"""

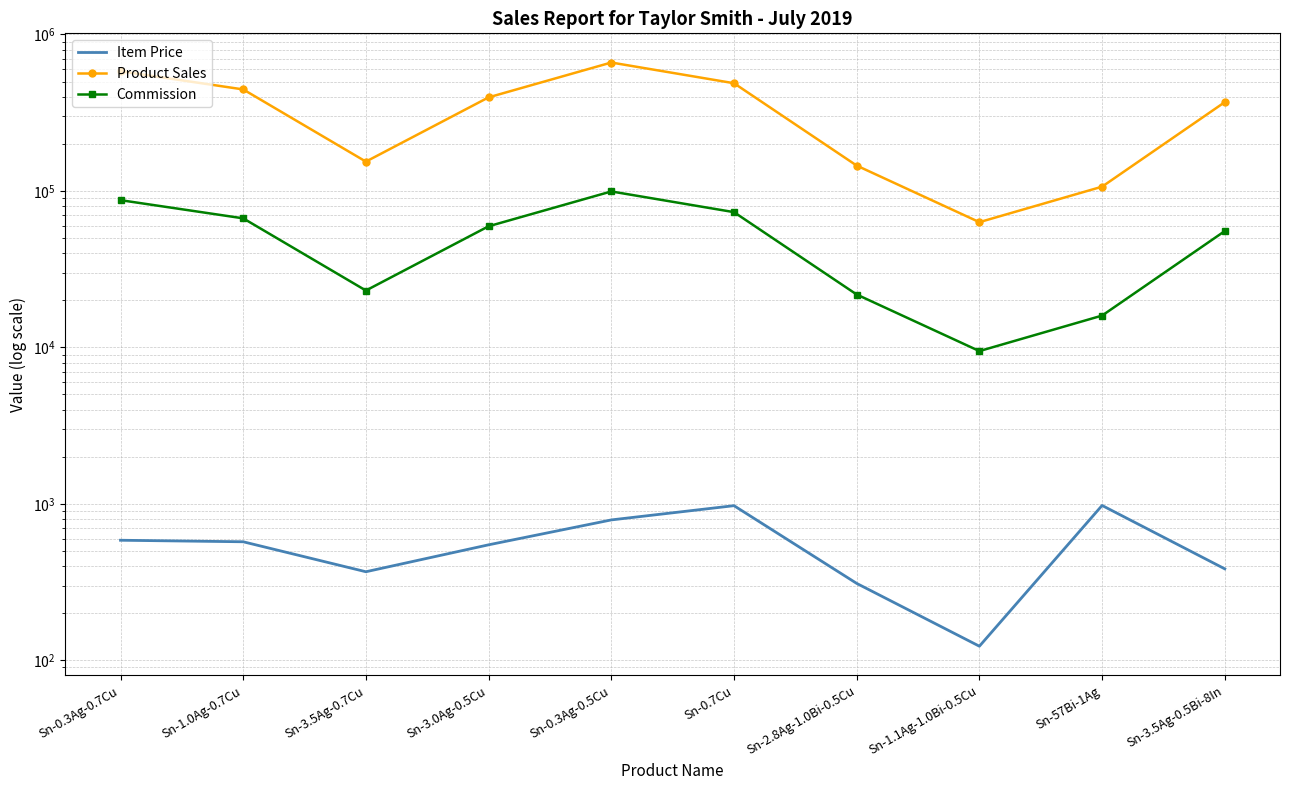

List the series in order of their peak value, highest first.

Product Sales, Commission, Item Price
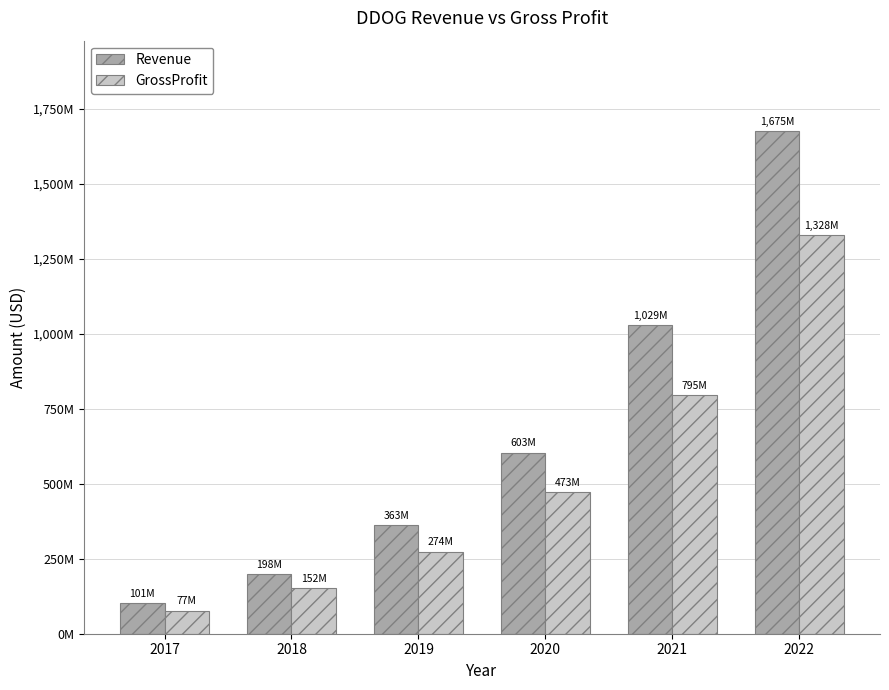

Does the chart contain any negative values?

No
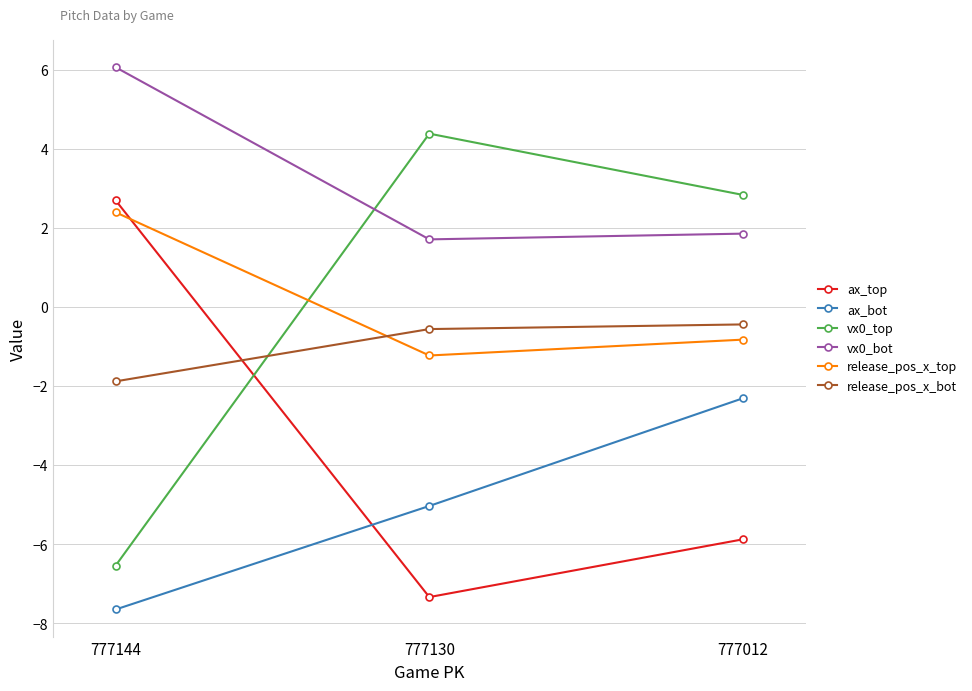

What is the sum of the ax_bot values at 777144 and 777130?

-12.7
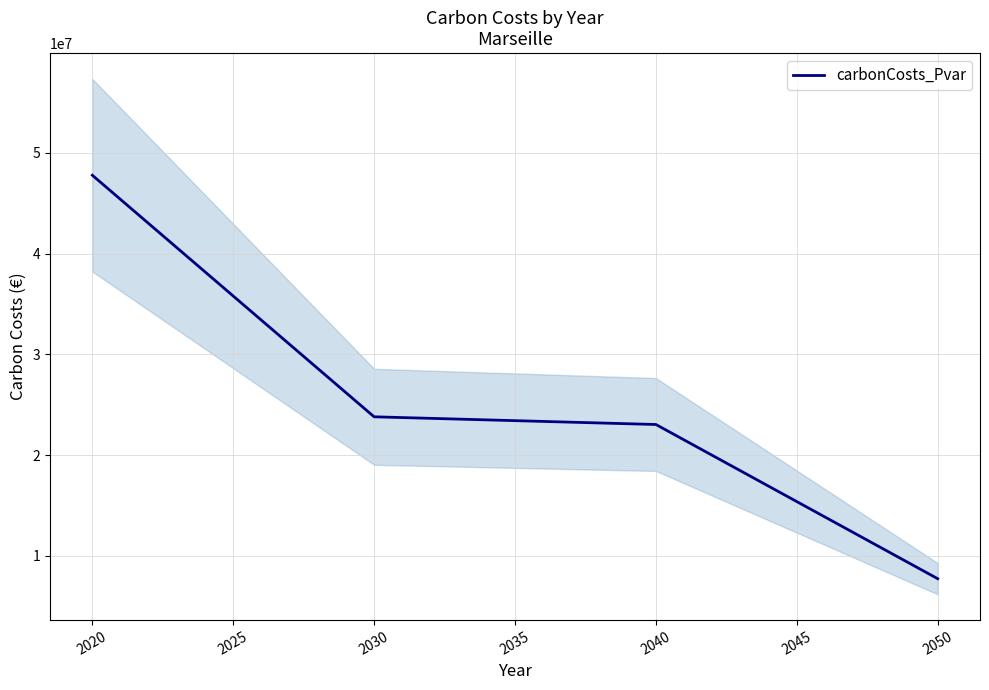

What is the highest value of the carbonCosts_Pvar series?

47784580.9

"""

§ PROBLEM DETAILS
Return the lines above word for word, leaving out the pictures.

§ SOLUTION FOR THIS TASK
List the series in order of their peak value, highest first.

Product Sales, Commission, Item Price

Does the chart contain any negative values?

No

What is the sum of the ax_bot values at 777144 and 777130?

-12.7

What is the highest value of the carbonCosts_Pvar series?

47784580.9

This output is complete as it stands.